The cap charges to the voltage of the alternator but their ESR keeps them from discharging with any worthwhile amount of current at a usable voltage. The don't do anything becuase they can't.


Several orders of magnitude more capacity and the ability to actually contribute it at usable voltage.

A motor starter cap and a car audio cap have nothing in common in their application.

In a zero resistance situation the theoretical usable capacity of a cap is 0.5 amp seconds per Farad. A 20F could theoretically give you 10A for a second or more than that for fractions of a second. A typical transient for a large-ish sub amp is going to be on the order of 80A+. The cap could theoretically deliver that for 1/8 second. Problem is the ESR of the cap is going to reduce the power available comensurate with the current that it attempts to deliver. The higher the current from the cap, the greater the loss in voltage. This voltage drop can be enough to completely negate the storage capacity of the cap. Consider that the region in which the cap could be adding anything is the

Getting nothing from a cap in the way of current contribution is in fact installation error. The error lies in the fact that it was installed in the first place expecting any positive results.


I found this article, http://forum.realmofexcursion.com/showthread.php?t=17970

Skimmed over it, and basically, without adding a ton of capacitors, a capacitor does not store enough energy to make a difference.
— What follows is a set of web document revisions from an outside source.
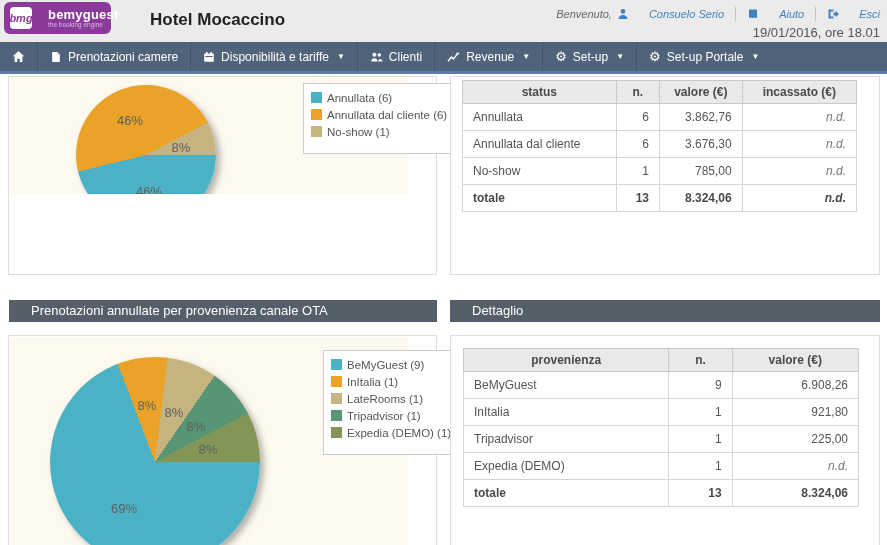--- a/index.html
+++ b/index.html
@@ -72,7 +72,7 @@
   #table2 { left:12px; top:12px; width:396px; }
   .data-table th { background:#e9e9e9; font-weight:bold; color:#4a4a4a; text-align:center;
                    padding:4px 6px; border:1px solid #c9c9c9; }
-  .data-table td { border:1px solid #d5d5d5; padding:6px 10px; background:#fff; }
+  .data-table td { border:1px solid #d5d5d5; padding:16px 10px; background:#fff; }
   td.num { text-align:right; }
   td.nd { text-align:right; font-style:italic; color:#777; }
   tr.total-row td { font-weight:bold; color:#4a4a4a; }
Batteries using chemicals store way more chemical energy than a capacitor storing electrons.

application wise a run cap may not be similar to a car stereo system cap, but they do the same thing, store electrons untill whatever they're hooked to calls for the power.

Eh, buy 200 caps, wire it in parallel, perhaps that'll be enough to make a difference.

 
I found this article, http://forum.realmofexcursion.com/showthread.php?t=17970
Skimmed over it, and basically, without adding a ton of capacitors, a capacitor does not store enough energy to make a difference. Batteries using chemicals store way more chemical energy than a capacitor storing electrons.
If you crunch the numbers the theorectically usable storage capacity of a car audio capacitor is right at 0.5 amp*seconds of current per Farad of capacitance. Not a lot at all. Subtract losses from resistance and you're looking at right at zero usable capacity. A battery on the other hand measures its capacity in the amp*hour range and resistance is already accounted for. It's capacity is all usable.

application wise a run cap may not be similar to a car stereo system cap, but they do the same thing, store electrons untill whatever they're hooked to calls for the power.
In theory they do the same thing, but the application makes a huge difference. The run cap is a high voltage low current device. The low current is key because the current through the resistance is what causes the loss. A car cap is a low voltage (working voltage range is around 2 V) high current device and poorly suited for that purpose.